■ **DATA SECTION**:
════════════════════

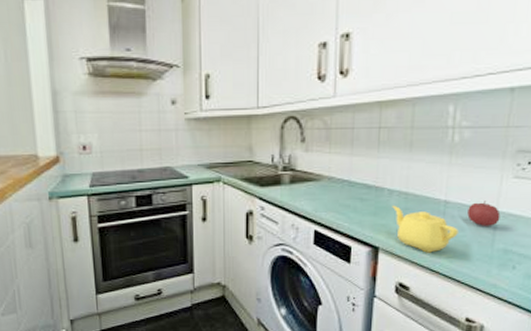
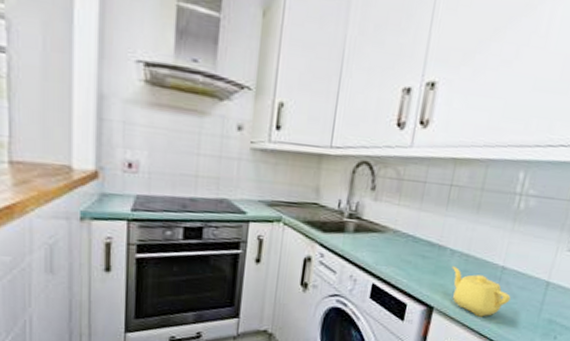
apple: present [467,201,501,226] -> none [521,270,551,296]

════════════════════

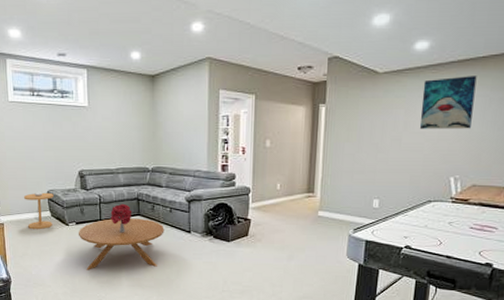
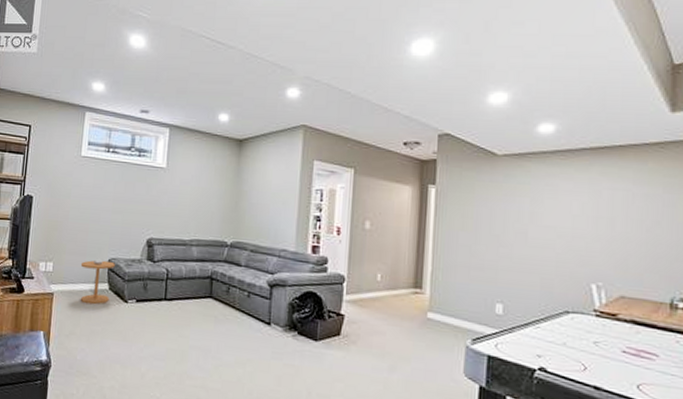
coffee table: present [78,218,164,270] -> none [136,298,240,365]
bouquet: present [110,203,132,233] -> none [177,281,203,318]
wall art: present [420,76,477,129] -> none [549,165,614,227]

════════════════════

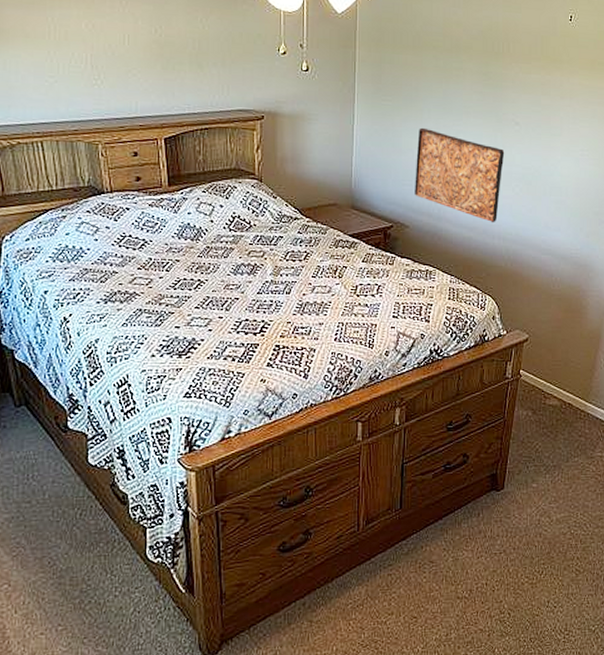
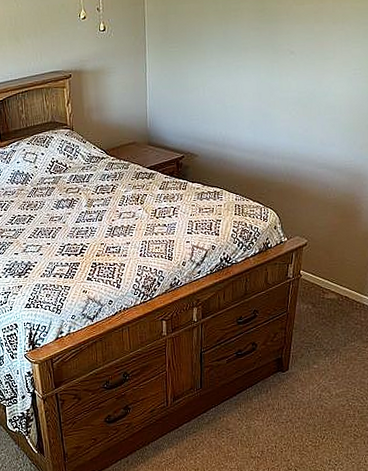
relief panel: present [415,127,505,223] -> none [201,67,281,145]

════════════════════

■ **ASSIGNMENT**: In the data above, which lines lie between the line with "coffee table: present" and the line with "wall art: present", inclusive? Print those lines exactly and nothing else.

■ **RESULT BELOW**:
coffee table: present [78,218,164,270] -> none [136,298,240,365]
bouquet: present [110,203,132,233] -> none [177,281,203,318]
wall art: present [420,76,477,129] -> none [549,165,614,227]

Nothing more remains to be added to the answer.